Byzantine Empire 1025

The Byzantine Empire prior to the Crusades


Byzantines Dress

The Byzantines are the rather untrustworthy attendants of the character Susanna in "Peter Quince at the Clavier." They appear in the following lines:

"Soon, with a noise like tambourines,/ Came her attendant Byzantines" (iii.2).

"And then the simpering Byzantines/ Fled with a noise like tambourines" (iii.9 ).

Who are the Byzantines?Edit

During Late Antiquity and the Middle Ages, the Byzantine Empire was the eastern half of the Roman Empire. It managed to survive the fragmentation and fall of the Western Roman empire and continued to operate independently out of its capital, Constantinople, for 1000 years. For most of its existence, it was the dominant economic, cultural and military power in Europe. However, the Empire fell to the Ottoman Turks in 1453 (Wikipedia) .

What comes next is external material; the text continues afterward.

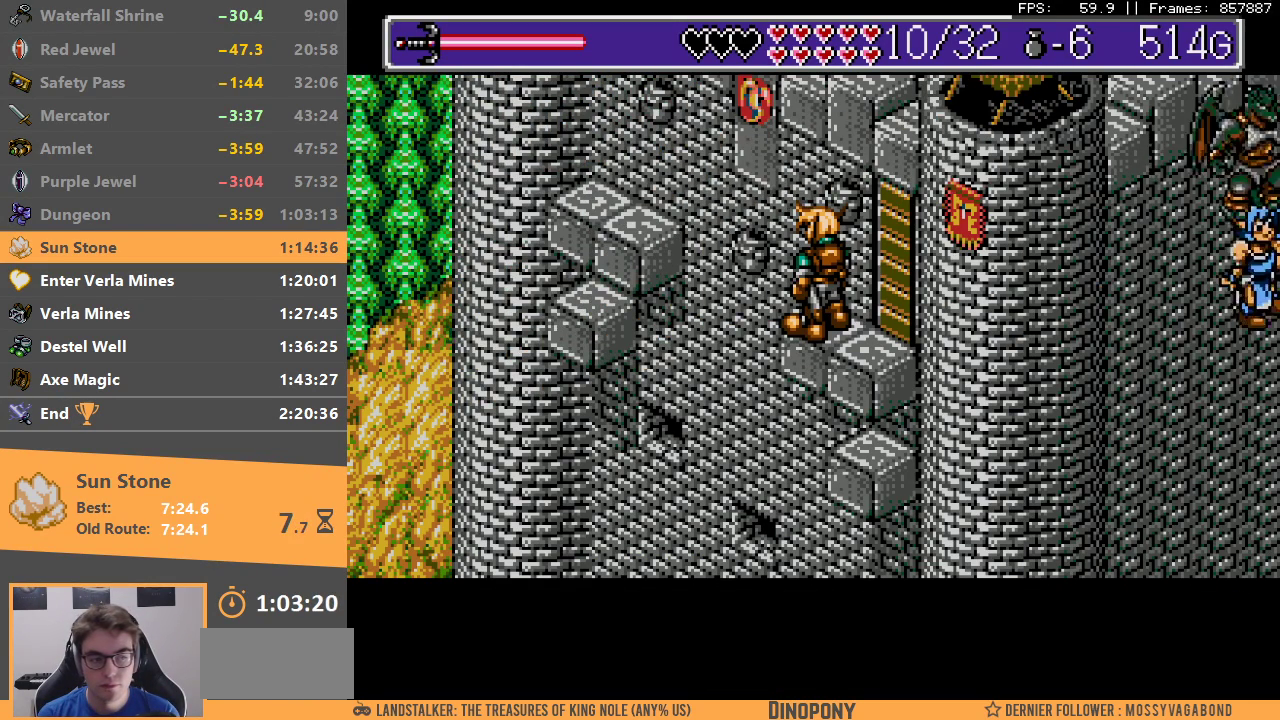
{"buttons": [], "events": [[100, "B", "up"], [150, "B", "down"], [450, "B", "up"]]}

What are the Byzantines Doing in This Poem?Edit

In much traditional Western thought, the Byzantine Empure has been (unfairly) associated with autocracy, repression, and strict orthodoxy. LIkely as a result of Western Orientalism, the word Byzantine has often been deployed in the role of philosophical and political other (Wikipedia). Given this set of connotations, it is perhaps unsurprising that the Byzantines of Stevens' poem are deployed as foils for Susanna--the poem's heroine, and the embodiment of both the romantic, and the sexual, sublime. Over the course of the poem, Susanna, while bathing, arouses the passions, but also the souls, of a group of watching elders. It ought ot be noted that, despite the obvious voyeurism in the piece, the relationship between Susanna and the elders is that of the ideal Romantic poet to his or her reader. She, in contact with the sublime in nature, becomes a conduit for that expereince, and is able to awaken it in others. The Byzantines, however, interrupt the scene, imposing an ideological regime that curtails both the sexual and spiritual congress of the moment. Given Stevens' position as, to paraphrase Harold Bloom on Hart Crane, a High Romantic in the modern age, it may be that Stevens has modernism in mind here, and that his Byzantines reflect a critique of the modernist poetic.